For some benchmark, I would like to disable GC.
As in “don’t garbage collect unless we are out of RAM”.
I guess it is only the major collection that should be forbidden.
Is this possible to run an OCaml program like this?
For some benchmark, I would like to disable GC.
As in “don’t garbage collect unless we are out of RAM”.
I guess it is only the major collection that should be forbidden.
Is this possible to run an OCaml program like this?
Why is that? Minor collections also stop the program.
Note that the GC pauses in OCaml are very brief, including for major collections. (Only parts of the major heap are collected at a time.)
I have never tried this, but you can set the environment variable OCAMLRUNPARAM
to e.g. "s=1G"
to set the minor heap size (in words, so here 1 G = 8 GiB).
core_bench tries to reduce the impact of the GC on the measurements as much as possible. It might provide useful inspiration
One must be careful about interpreting the results of such benchmarks. One benefit of minor collection is to take a memory arena sparsely-populated by live blocks and reallocating these blocks close to each other, that is with better cache locality. Modern allocators such as the one that inspired multicore OCaml’s major allocator are explicitly designed to improve cache locality.
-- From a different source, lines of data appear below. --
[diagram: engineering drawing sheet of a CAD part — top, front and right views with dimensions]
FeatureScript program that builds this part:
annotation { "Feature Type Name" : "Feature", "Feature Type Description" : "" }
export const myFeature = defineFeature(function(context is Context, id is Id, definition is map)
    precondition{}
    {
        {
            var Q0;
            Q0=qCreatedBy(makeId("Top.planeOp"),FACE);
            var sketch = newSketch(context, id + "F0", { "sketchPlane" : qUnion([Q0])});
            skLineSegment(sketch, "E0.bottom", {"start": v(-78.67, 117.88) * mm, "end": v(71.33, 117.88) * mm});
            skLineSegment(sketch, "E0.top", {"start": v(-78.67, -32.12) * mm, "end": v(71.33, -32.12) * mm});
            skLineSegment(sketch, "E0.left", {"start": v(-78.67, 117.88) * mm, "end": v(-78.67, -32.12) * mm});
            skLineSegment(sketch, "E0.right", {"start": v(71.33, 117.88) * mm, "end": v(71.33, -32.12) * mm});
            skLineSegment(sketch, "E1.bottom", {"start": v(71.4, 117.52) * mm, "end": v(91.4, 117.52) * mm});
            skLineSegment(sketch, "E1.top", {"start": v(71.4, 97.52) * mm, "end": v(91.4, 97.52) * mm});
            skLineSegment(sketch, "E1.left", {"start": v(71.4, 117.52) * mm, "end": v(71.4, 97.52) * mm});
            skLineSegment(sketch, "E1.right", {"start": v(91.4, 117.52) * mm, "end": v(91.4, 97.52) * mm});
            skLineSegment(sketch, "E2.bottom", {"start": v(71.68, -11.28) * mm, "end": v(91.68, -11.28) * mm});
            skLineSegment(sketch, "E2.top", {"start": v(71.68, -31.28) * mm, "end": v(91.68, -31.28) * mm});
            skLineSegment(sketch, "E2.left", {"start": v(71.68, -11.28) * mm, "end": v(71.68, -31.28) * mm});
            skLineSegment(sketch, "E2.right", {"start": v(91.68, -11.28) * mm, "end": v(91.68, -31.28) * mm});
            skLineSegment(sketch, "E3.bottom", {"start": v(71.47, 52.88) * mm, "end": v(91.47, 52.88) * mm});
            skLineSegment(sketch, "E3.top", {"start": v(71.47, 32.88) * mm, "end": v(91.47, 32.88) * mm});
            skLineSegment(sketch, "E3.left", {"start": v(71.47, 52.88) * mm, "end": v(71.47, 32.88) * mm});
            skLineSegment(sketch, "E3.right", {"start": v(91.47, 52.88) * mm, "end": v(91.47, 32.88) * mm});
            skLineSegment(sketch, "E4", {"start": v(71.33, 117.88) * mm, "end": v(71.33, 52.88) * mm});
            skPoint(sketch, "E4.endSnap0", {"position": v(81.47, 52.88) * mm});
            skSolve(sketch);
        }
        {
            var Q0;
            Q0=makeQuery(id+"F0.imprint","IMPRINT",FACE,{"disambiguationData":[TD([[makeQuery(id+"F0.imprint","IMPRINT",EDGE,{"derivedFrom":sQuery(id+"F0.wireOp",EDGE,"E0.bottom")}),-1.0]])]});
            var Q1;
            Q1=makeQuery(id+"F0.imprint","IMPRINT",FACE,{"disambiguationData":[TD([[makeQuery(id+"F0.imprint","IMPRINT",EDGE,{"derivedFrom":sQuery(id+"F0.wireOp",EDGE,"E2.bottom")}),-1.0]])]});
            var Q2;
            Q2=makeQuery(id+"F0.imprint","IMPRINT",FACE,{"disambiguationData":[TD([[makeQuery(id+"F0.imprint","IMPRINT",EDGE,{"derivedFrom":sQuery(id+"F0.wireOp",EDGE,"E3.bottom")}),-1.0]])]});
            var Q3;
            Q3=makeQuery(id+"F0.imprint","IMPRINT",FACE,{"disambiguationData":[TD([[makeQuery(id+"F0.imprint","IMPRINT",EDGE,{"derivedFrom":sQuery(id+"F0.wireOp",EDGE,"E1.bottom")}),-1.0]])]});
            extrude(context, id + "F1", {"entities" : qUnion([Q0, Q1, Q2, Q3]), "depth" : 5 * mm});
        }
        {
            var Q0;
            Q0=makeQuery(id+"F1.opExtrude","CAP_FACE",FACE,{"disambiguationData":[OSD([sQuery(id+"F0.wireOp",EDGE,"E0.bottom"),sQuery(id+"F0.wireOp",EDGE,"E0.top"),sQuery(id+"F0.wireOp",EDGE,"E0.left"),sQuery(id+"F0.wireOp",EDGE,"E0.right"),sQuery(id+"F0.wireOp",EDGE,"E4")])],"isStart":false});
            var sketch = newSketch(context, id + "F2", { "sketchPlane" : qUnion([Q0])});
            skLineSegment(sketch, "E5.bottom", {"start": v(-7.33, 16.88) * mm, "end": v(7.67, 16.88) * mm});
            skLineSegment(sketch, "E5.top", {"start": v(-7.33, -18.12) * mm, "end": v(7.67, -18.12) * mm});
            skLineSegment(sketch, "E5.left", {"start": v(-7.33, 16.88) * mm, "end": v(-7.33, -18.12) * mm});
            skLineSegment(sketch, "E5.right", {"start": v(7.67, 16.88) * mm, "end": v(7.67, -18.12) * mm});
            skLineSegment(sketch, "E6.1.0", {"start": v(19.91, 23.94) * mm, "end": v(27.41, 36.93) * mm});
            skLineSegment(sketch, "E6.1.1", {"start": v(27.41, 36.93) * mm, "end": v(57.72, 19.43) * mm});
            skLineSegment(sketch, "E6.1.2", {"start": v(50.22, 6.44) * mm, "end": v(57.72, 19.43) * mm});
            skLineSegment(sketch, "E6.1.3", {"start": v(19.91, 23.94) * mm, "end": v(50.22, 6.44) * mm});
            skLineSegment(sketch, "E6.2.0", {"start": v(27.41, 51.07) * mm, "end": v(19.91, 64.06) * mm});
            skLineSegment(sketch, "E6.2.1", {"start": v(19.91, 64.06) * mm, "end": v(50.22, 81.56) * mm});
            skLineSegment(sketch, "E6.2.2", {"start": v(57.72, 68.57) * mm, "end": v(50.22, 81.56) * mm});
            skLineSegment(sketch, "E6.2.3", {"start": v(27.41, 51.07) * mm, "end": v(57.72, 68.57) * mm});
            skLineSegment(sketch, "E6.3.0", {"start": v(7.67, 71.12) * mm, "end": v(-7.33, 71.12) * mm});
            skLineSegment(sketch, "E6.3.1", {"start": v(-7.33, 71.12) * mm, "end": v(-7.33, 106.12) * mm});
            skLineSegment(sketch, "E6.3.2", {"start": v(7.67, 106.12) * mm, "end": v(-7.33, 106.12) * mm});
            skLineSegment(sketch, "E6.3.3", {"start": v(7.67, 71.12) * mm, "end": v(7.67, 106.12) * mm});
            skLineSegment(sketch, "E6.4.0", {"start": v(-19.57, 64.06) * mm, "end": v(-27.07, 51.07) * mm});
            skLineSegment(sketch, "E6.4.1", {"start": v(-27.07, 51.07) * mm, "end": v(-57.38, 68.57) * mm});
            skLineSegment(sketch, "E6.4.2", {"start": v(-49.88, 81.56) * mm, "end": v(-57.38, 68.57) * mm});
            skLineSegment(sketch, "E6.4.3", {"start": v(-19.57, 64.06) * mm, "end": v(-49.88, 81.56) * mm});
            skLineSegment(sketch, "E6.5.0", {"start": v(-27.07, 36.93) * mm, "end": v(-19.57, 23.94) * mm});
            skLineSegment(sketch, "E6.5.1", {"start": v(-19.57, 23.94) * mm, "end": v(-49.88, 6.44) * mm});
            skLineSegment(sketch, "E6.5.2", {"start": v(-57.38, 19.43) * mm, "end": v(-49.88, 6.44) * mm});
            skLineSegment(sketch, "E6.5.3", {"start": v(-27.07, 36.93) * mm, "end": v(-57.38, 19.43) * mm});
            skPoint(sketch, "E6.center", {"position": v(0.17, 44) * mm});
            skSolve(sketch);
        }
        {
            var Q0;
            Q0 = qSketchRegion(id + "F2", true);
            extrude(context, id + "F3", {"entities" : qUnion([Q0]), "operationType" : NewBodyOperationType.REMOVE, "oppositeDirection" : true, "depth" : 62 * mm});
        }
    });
In other words by “turning off” GC you are artificially decreasing the cache locality of your data.
As we saw in a previous thread, it is not clear that there is a meaningful notion of “program performance without the memory management overheads”.
This might not be relevant with the new multicore GC, and it’s been a few years since I was playing with it, but IIRC the name of the C function that is called when a GC might be triggered is a weak symbol, and you can compile in a different implementation that replaces the function in the Ocaml runtime, to do whatever you want (like never actually trigger a GC).